December saw three big stars of English music go to that great gig in the sky. The first was Greg Lake, who wrote his first song - and one of his best - aged just twelve. He also wrote a popular Christmas song. Aged 69, he had apparently been suffering from cancer for sometime. Before his solo career, Lake was best known for being one third of Emerson, Lake & Palmer, having previously played bass for King Crimson. ELP was basically an ego trip for keyboard player Keith Emerson. Emerson was two years older than Lake, and tragically committed suicide earlier this year. He was said to have been suffering from depression due to a nerve condition that affected his playing. Like Lake, his tenure with ELP and then his solo career were the twin pinnacles of his achievement.
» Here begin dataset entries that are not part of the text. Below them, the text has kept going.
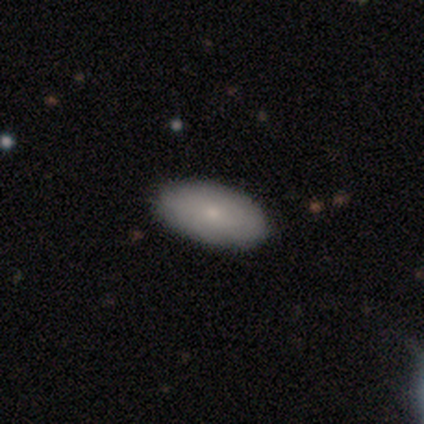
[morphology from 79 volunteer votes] This appears to be a smooth galaxy with no disk features (82%) that is in between round and cigar-shaped (98%). Merging: none (49%).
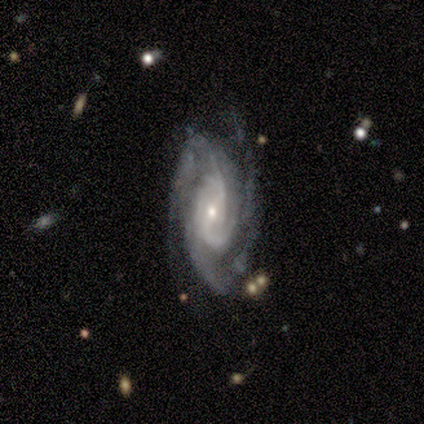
Smooth or featured? featured or disk (100%)
Edge-on disk? no (100%)
Bar? strong (75%)
Spiral arms? yes (100%)
Spiral winding? tight (75%)
Spiral arm count? 3 (50%)
Bulge size? small (100%)
Merging? none (50%, tied with minor disturbance)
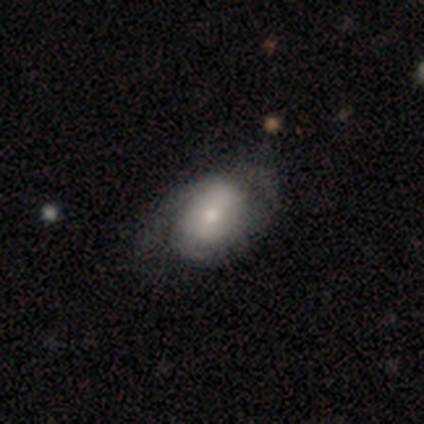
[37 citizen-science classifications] featured or disk 62%, smooth 35%, star or artifact 3%. Down the decision tree: edge-on disk — no (100%); bar — no (43%); spiral arms — yes (87%); spiral arm count — 2 (55%); spiral winding — medium (50%); bulge size — moderate (52%); merging — none (36%).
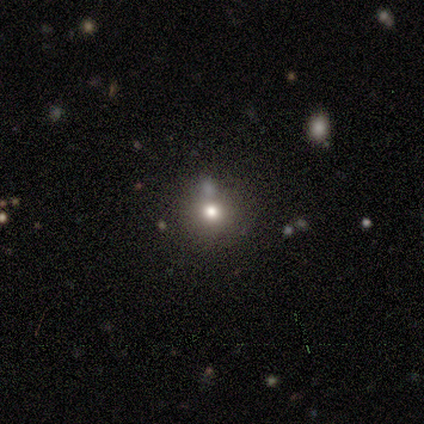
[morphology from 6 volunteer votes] Smooth or featured? 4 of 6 (67%) said smooth. How rounded? 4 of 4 (100%) said round. Merging? 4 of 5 (80%) said none.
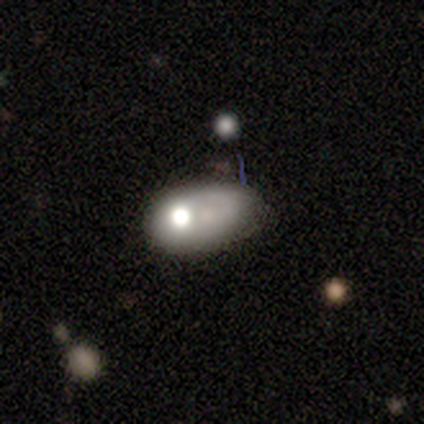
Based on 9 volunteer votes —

In addition to regular keyboards he played a wide variety of synthesisers and composed music for soundtracks. He has 21 soundtrack entries in the IMDb.

The other two big names in English music died on consecutive days. Rick Parfitt was rhythm guitarist and occasional vocalist with Status Quo. Aged 68, he became the fourth big name to die in Spain in recent years. Guitarist Gary Moore died in Malaga in February 2011 as did singer Cilla Black in August 2015; American songwriter Allen Toussaint died in Madrid in November 2015. Rick was admitted to a Marbella hospital where he died from an infection, but ultimately his heart was the problem. Two heart attacks and major surgery resulted from his rock ’n’ roll lifestyle, a hint of which can be found in the song Living On An Island. Although he was married three times, his real soulmate was Francis Rossi; the two were like brothers, or more accurately peas in a pod, and the Quo’s lead guitarist was clearly devastated by his bandmate’s death.

Finally, George Michael died on Christmas Day at the relatively young age of 53. Like Greg Lake, Michael wrote his greatest song at a young age, in his case, 17. Careless Whisper topped the singles chart on both sides of the Atlantic, so although in a sense it was all downhill from there, it was a very slow ride during which he picked up dozens of awards and a fortune estimated at £175 million. Though far from his best song, Last Christmas featured in all three of Britain’s leading soap operas on Christmas Day, performed by the man himself in two of them

George had it all: talent, good looks, charisma, the adulation of millions, but the one thing that always eluded him was happiness. It remains to be seen how much of that was due to his sexuality; he may have been homosexual, but he was certainly not gay. Then there were the drugs. This latter goes hand in hand with the itinerant lifestyle of a world famous musician, and he was no exception. In short, George was the archetypal tortured artist, a latter day Van Gogh or Sylvia Plath. Thankfully he did not die by his own hand in a literal sense, and he did not die that young, but although his best days were clearly behind him, there is no telling what he might have achieved in other fields. Shortly after his death was announced, stories about his unspoken philanthropy started coming out. Space does not permit chronicling the other music names who died last year, but aside from the Viola Beach tragedy, the death of George Michael has to be the saddest.